Hardware Discovery & Define NodeΒΆ

Have the servers to be defined as Node Object in xCAT is the first step to do for a cluster management.

In the chapter xCAT Object, it describes how to create a Node Object through mkdef command. You can collect all the necessary information of target servers and define them to a xCAT Node Object by manually run mkdef command. This is doable when you have a small cluster which has less than 10 servers. But it’s really error-prone and inefficiency to manually configure SP (like BMC) and collect information for a large number servers.

xCAT offers several powerful Automatic Hardware Discovery methods to simplify the procedure of SP configuration and server information collection. If your managed cluster has more than 10 servers, the automatic discovery is worth to take a try. If your cluster has more than 50 servers, the automatic discovery is recommended.

Following are the brief characteristics and adaptability of each method, you can select a proper one according to your cluster size and other consideration.

  • Manually Define Nodes

    Manually collect information for target servers and manually define them to xCAT Node Object through mkdef command.

    This method is recommended for small cluster which has less than 10 nodes.

    • pros

      No specific configuration and procedure required and very easy to use.

    • cons

      It will take additional time to configure the SP (Management Modules like: BMC, FSP) and collect the server information like MTMS (Machine Type and Machine Serial) and Host MAC address for OS deployment ...

      This method is inefficient and error-prone for a large number of servers.

  • MTMS-based Discovery

    Step1: Automatically search all the servers and collect server MTMS information.

    Step2: Define the searched server to a Node Object automatically. In this case, the node name will be generated based on the MTMS string. The admin can rename the Node Object to a reasonable name like r1u1 (It means the physical location is in Rack1 and Unit1).
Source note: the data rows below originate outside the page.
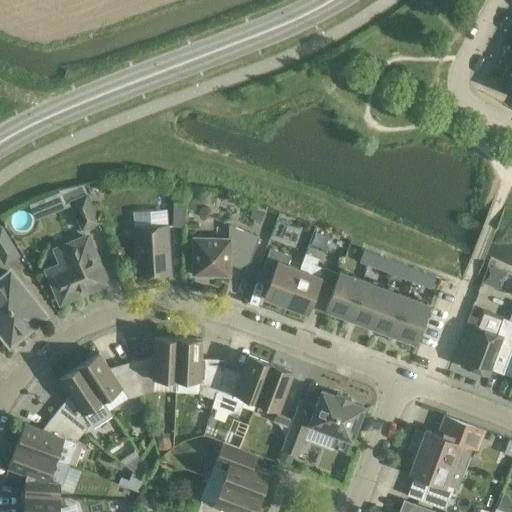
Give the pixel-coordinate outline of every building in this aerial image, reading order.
[(511,69),(508,67),(497,87),(511,94),(511,69)] [(64,204),(70,202),(82,230),(99,223),(82,184),(58,190),(64,204)] [(186,188),(174,188),(173,201),(186,202),(186,188)] [(173,201),(172,226),(185,227),(186,202),(173,201)] [(262,221),(265,209),(253,205),(249,217),(262,221)] [(167,226),(134,228),(137,276),(170,273),(167,226)] [(194,239),(194,274),(197,274),(197,277),(212,278),(212,275),(229,275),(229,264),(247,271),(259,237),(229,226),(229,240),(194,239)] [(1,228),(0,228),(0,256),(4,263),(18,255),(1,228)] [(53,252),(59,267),(48,272),(61,302),(106,283),(87,238),(53,252)] [(299,269),(288,265),(291,256),(270,248),(261,272),(272,276),(265,297),(286,305),(299,269)] [(368,265),(373,253),(363,249),(359,262),(368,265)] [(338,274),(315,265),(318,256),(305,252),(299,269),(286,305),(307,313),(315,292),(329,297),(338,274)] [(377,269),(382,256),(373,253),(368,265),(377,269)] [(386,272),(391,259),(382,256),(377,269),(386,272)] [(395,275),(400,263),(391,259),(386,272),(395,275)] [(404,279),(409,266),(400,263),(395,275),(404,279)] [(499,289),(506,272),(488,265),(482,283),(499,289)] [(413,282),(418,270),(409,266),(404,279),(413,282)] [(422,286),(427,273),(418,270),(413,282),(422,286)] [(338,274),(329,297),(325,309),(370,326),(385,289),(339,272),(338,274)] [(10,273),(0,281),(0,332),(10,345),(13,343),(17,344),(24,338),(24,334),(46,316),(10,273)] [(427,273),(422,286),(431,289),(436,277),(427,273)] [(385,289),(370,326),(416,343),(430,306),(385,289)] [(482,310),(462,365),(488,375),(490,369),(502,374),(511,347),(511,321),(509,321),(482,310)] [(131,362),(141,395),(153,392),(153,378),(176,379),(178,339),(154,337),(153,363),(131,362)] [(178,339),(176,379),(198,381),(198,394),(213,400),(223,372),(225,366),(201,365),(202,340),(178,339)] [(511,347),(502,374),(511,377),(511,347)] [(141,395),(131,362),(113,374),(99,353),(79,366),(102,400),(122,387),(128,399),(141,395)] [(213,400),(211,406),(213,407),(229,413),(230,413),(231,413),(232,413),(233,412),(234,412),(235,412),(236,411),(237,411),(238,410),(239,410),(239,409),(240,409),(241,408),(242,407),(245,398),(257,402),(271,364),(249,355),(240,379),(228,374),(230,368),(225,366),(223,372),(213,400)] [(271,364),(257,402),(279,410),(293,372),(271,364)] [(93,427),(111,415),(102,401),(102,400),(79,366),(60,380),(74,400),(56,412),(83,433),(90,424),(93,427)] [(317,405),(309,424),(338,435),(333,448),(346,452),(351,440),(364,407),(350,401),(351,398),(337,393),(336,396),(322,391),(317,405)] [(299,398),(291,424),(307,430),(317,405),(299,398)] [(83,433),(56,412),(48,432),(25,423),(17,445),(55,460),(68,465),(76,443),(75,443),(83,433)] [(289,428),(291,424),(293,419),(276,413),(273,422),(288,428),(289,428)] [(479,446),(485,430),(448,416),(440,436),(425,430),(417,451),(464,469),(469,457),(473,448),(479,446)] [(289,428),(288,428),(280,450),(297,456),(307,430),(291,424),(289,428)] [(511,456),(511,440),(509,439),(503,453),(511,456)] [(250,468),(256,454),(222,441),(215,460),(221,463),(220,468),(227,470),(222,482),(260,497),(269,475),(250,468)] [(55,460),(17,445),(8,468),(26,474),(24,496),(58,498),(58,487),(68,465),(55,460)] [(457,489),(464,469),(417,451),(409,473),(430,481),(423,500),(445,509),(453,488),(457,489)] [(127,467),(137,474),(146,468),(140,458),(127,467)] [(254,511),(260,497),(222,482),(214,504),(202,499),(196,511),(227,511),(228,510),(233,511),(254,511)] [(60,511),(59,507),(60,498),(58,498),(24,496),(23,511),(60,511)] [(436,511),(437,511),(412,503),(408,511),(436,511)]
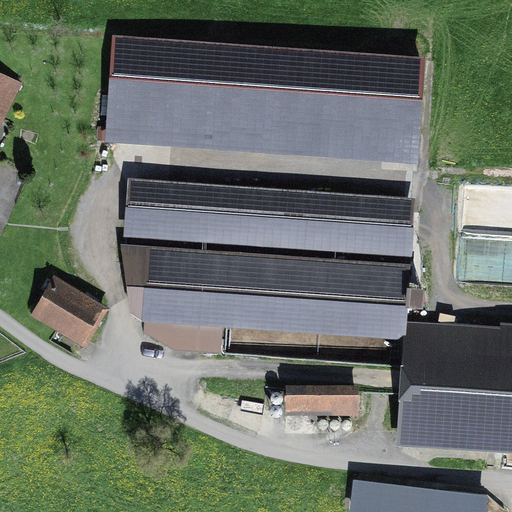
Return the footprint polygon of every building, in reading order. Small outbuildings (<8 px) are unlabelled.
[(426,59),(108,36),(100,141),(418,164),(426,59)] [(0,135),(26,85),(0,72),(0,135)] [(413,199),(122,178),(118,241),(409,262),(413,199)] [(413,268),(143,249),(137,341),(173,359),(406,376),(413,268)] [(114,310),(56,279),(34,319),(92,351),(114,310)] [(511,455),(511,329),(415,323),(406,448),(511,455)] [(372,394),(289,388),(287,414),(370,420),(372,394)] [(488,511),(490,495),(353,482),(349,511),(488,511)]
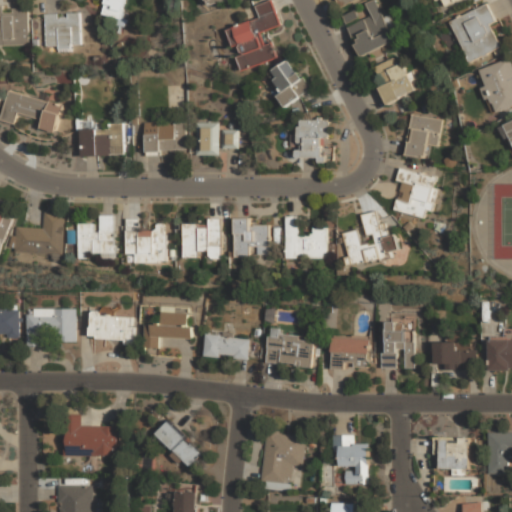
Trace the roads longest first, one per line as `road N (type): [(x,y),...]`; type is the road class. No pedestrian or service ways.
road 1 (residential): [(0,379),(142,381),(320,401),(511,401)]
road 2 (residential): [(0,158),(43,182),(70,186),(343,185),(369,164)]
road 3 (residential): [(302,0),(370,134),(369,164)]
road 4 (residential): [(28,379),(28,511)]
road 5 (residential): [(231,511),(244,392)]
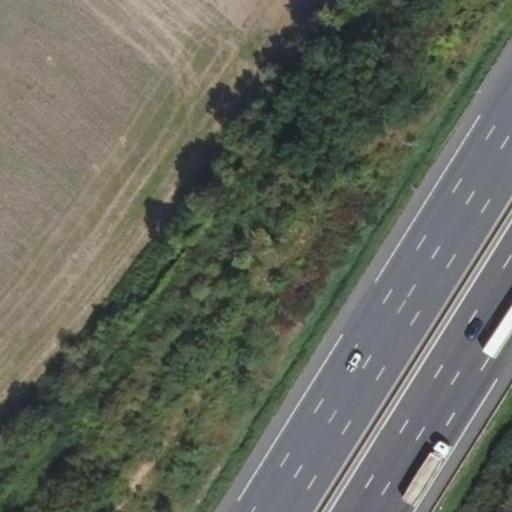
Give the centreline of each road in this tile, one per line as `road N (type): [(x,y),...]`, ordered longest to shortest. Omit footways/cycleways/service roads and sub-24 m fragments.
road 1 (track): [(22,511),(406,0)]
road 2 (motorway): [(511,127),(270,511)]
road 3 (motorway): [(372,511),(511,290)]
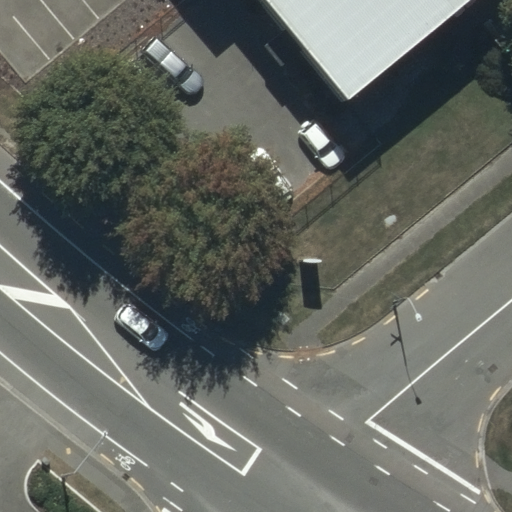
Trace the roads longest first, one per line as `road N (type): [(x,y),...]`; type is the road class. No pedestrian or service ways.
road 1 (tertiary): [(0,248),(315,501)]
road 2 (unclassified): [(315,501),(368,423),(511,303)]
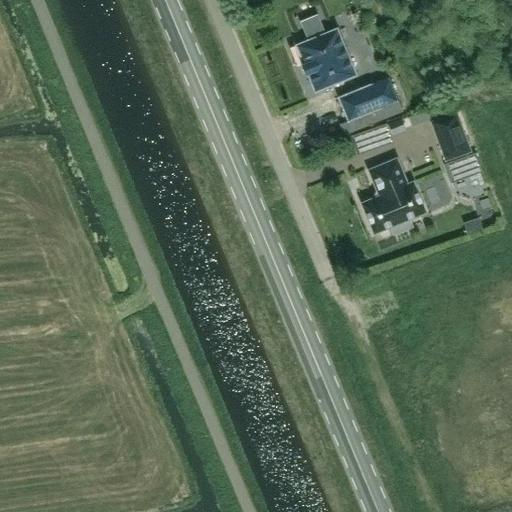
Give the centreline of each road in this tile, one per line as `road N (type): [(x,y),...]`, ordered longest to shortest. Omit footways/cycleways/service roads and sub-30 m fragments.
road 1 (primary): [(377,511),(165,0)]
road 2 (unclassified): [(248,511),(36,0)]
road 3 (unclassified): [(211,0),(329,279)]
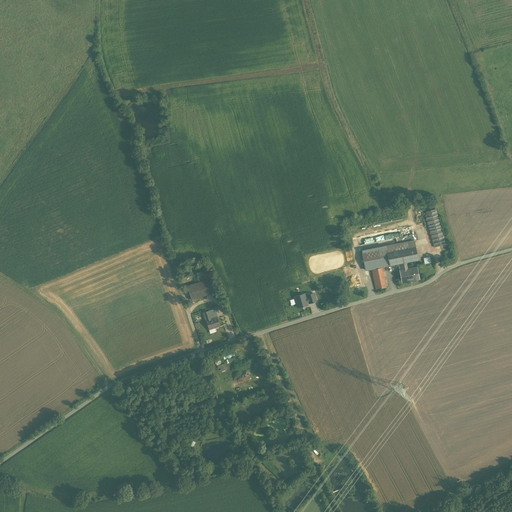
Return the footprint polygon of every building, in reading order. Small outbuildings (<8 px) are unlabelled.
[(435,246),(446,243),(437,207),(425,211),(435,246)] [(372,269),(382,267),(401,263),(405,262),(418,259),(414,239),(362,251),(366,271),(372,269)] [(405,262),(401,263),(402,270),(400,271),(402,283),(419,279),(417,267),(407,269),(405,262)] [(382,267),(372,269),(376,290),(387,288),(382,267)] [(213,277),(211,269),(196,274),(199,281),(213,277)] [(211,278),(187,285),(192,300),(216,292),(211,278)] [(314,293),(307,296),(308,298),(309,301),(309,303),(316,301),(314,293)] [(304,294),(295,297),(295,298),(294,299),(296,303),(297,303),(298,308),(307,305),(307,302),(309,301),(308,298),(306,299),(304,294)] [(220,326),(217,317),(211,319),(210,316),(209,311),(204,313),(209,329),(220,326)] [(217,366),(218,371),(228,369),(226,363),(217,366)]
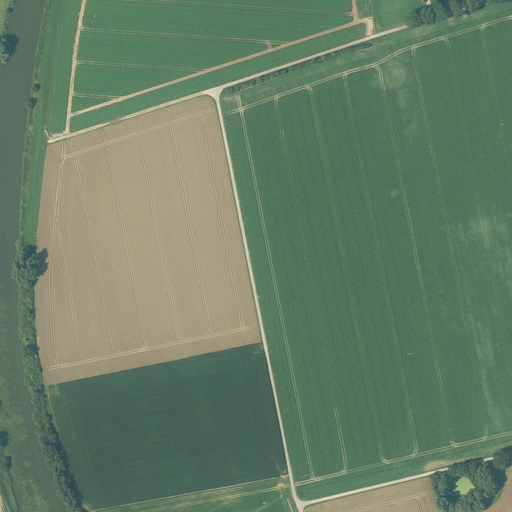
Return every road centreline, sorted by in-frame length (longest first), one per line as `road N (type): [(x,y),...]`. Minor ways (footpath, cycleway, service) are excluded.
road 1 (track): [(300,511),(215,89),(494,0)]
road 2 (track): [(296,505),(511,454)]
road 3 (track): [(215,89),(50,142),(47,135)]
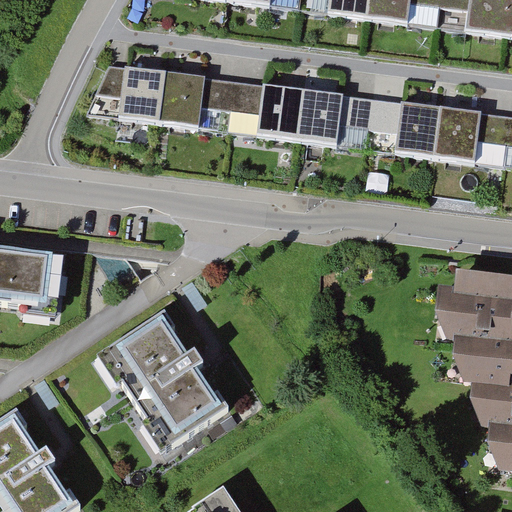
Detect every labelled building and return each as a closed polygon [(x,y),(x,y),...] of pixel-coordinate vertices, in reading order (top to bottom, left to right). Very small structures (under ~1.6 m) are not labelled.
[(511,0),(158,0),(157,1),(511,44),(511,0)] [(239,91),(109,75),(86,123),(511,177),(511,124),(387,109),(239,91)] [(0,329),(41,335),(55,264),(0,256),(0,329)] [(489,491),(511,493),(511,336),(510,336),(511,323),(511,298),(448,292),(445,306),(431,303),(436,360),(446,360),(455,402),(465,403),(473,448),(482,449),(489,491)] [(153,472),(221,427),(210,410),(206,412),(192,391),(200,385),(189,368),(178,375),(164,354),(171,349),(157,328),(85,375),(105,405),(115,399),(140,437),(133,442),(153,472)] [(66,511),(64,508),(59,511),(44,488),(59,478),(46,458),(30,468),(17,447),(25,442),(13,423),(0,431),(0,511),(66,511)] [(226,429),(214,439),(221,447),(233,438),(226,429)] [(240,511),(226,491),(195,511),(240,511)]
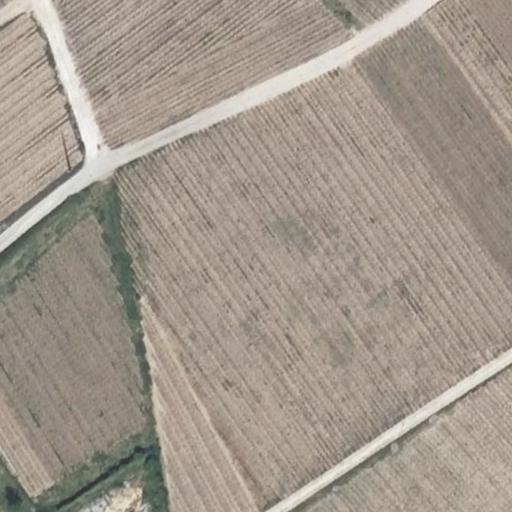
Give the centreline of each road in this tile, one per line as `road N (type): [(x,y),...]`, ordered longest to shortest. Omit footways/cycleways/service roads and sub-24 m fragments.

    Step3: Power on the nodes, xCAT discovery engine will update additional information like the MAC for deployment for the nodes.

    This method is recommended for the medium scale of cluster which has less than 100 nodes.

    • pros

      With limited effort to get the automatic discovery benefit.

    • cons

      Compared to Switch-based Discovery, the admin needs to be involved to rename the automatically discovered node to a reasonable name (optional). It’s hard to rename the node to a location-based name for a large number of server.

  • Switch-based Discovery

    Step1: Pre-define the Node Object for all the nodes in the cluster. The Pre-defined node must have the attributes switch and switchport defined to specify which Switch and Port this server connected to. xCAT will use this Switch and Port information to map a discovered node to certain Pre-defined node.

    Step2: Power on the nodes, xCAT discovery engine will discover node attributes and update them to certain Pre-defined node.

    • pros

      The whole discovery process is totally automatic.

      Since the node is physically identified by the Switch and Port that the server connected, if a node fail and replaced with a new one, xCAT will automatically discover the new one and assign it to the original node name since the Switch and Port does not change.

    • cons

      You need to plan the cluster with planned Switch and Port mapping for each server and switch. All the Switches need be configured with snmpv3 accessible for xCAT management node.

  • Sequential-based Discovery

    Step1: Pre-define the Node Object for all the nodes in the cluster.

    Step2: Manually power on the node one by one. The booted node will be discovered, each new discovered node will be assigned to one of the Pre-defined node in Sequential.

    • pros

      No special configuration required like Switch-based Discovery. No manual rename node step required like MTMS-based Discovery.

    • cons

      You have to strictly boot on the node in order if you want the node has the expected name. Generally you have to waiting for the discovery process finished before power on the next one.